Geen prinsjes, wel Prinsjesdag?

maandag, 15 september 2025 (16:42) - Quest.nl

In dit artikel:

Prinsjesdag verwijst niet naar kleine prinsen of prinsesjes, maar naar eeuwenoude volksfeesten ter ere van de (Prins van) Oranje. In de zeventiende en achttiende eeuw werd onder die benaming herhaaldelijk gevierd bij verjaardagen, overwinningen of huwelijken van de vorstelijke familie van Oranje; het woord sloeg dus op de Prins van Orange, een erfelijke adellijke titel die sinds 1544 verbonden was aan Willem van Nassau en zijn mannelijke nazaten.

De moderne betekenis van Prinsjesdag — de dag waarop de koning(in) in de Ridderzaal de troonrede uitspreekt — ontwikkelde zich later. De allereerste troonrede vond plaats op 2 mei 1814, maar sinds 1888 is de ceremonie vaste prik op de derde dinsdag van september. In de negentiende eeuw veranderde het publieke ritueel echter: met koningen en koninginnen na de Franse tijd werden verjaardagen van de vorst onder namen als Koningsverjaardag of Koninginnedag gevierd, waardoor de term Prinsjesdag uit gebruik raakte.
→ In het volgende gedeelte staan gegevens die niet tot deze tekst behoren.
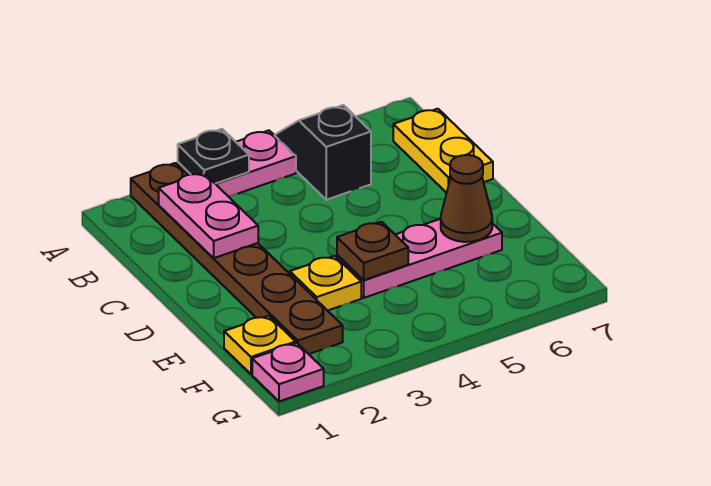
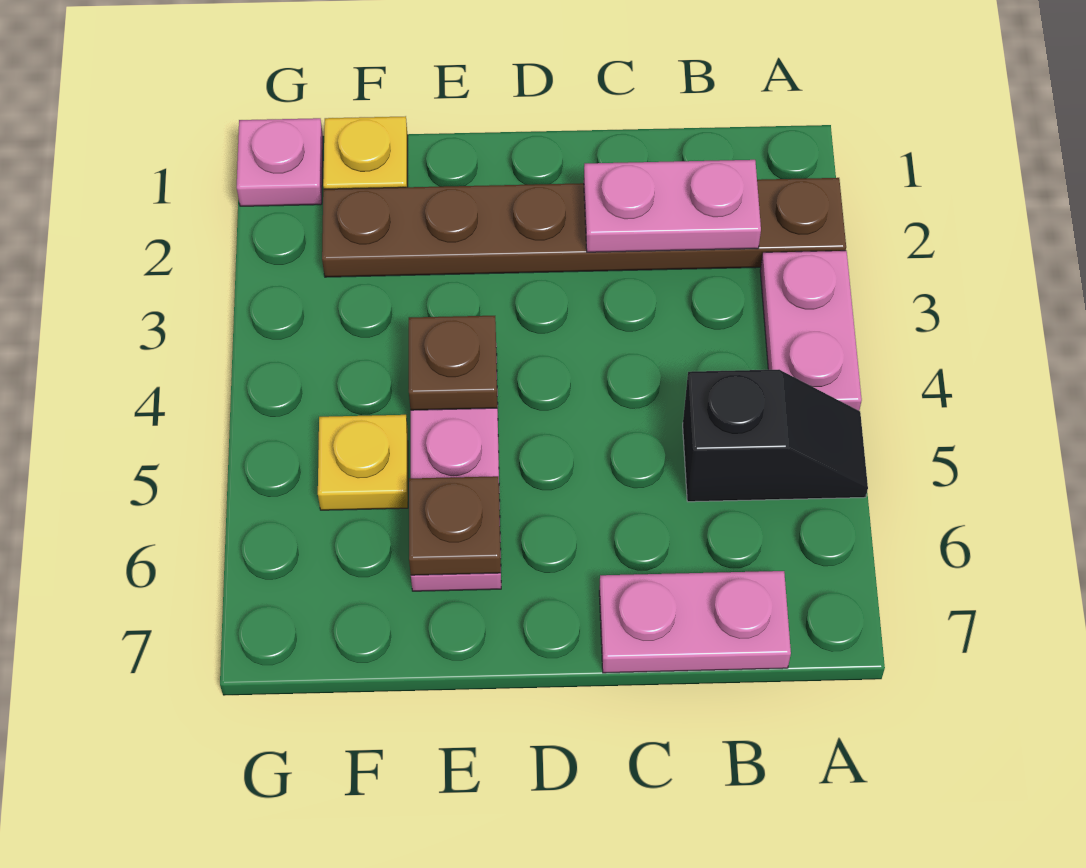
black 1x1 plate [178,129,249,184] -> none
yellow 1x2 plate [393,109,493,193] -> pink 1x2 plate [599,571,791,673]
yellow 1x1 plate [290,256,361,311] -> yellow 1x1 plate moved to [318,415,408,510]
brown 1x1 cone [441,155,492,242] -> brown 1x1 plate [409,476,501,575]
De oude naam keerde terug in 1933, toen de media tijdens koningin Wilhelmina’s 35-jarig jubileum de historische aanduiding weer oppakten. Die landelijke huldigingsstoet culmineerde toevallig in Den Haag met de troonrede in september, en sindsdien is Prinsjesdag vastgegroeid aan die specifieke datum en ceremonie — ook al zijn er nu koningen en prinsessen in plaats van uitsluitend prinsen.

Kort: de naam Prinsjesdag is een overblijfsel uit een tijd dat “prins” een regerende titel was en verwijst naar bezoekers- en feesttradities rond de Prins van Oranje; de huidige politieke en ceremoniële invulling dateert van de 19e en vroege 20e eeuw en hangt samen met de troonrede in de Ridderzaal op de derde dinsdag van september.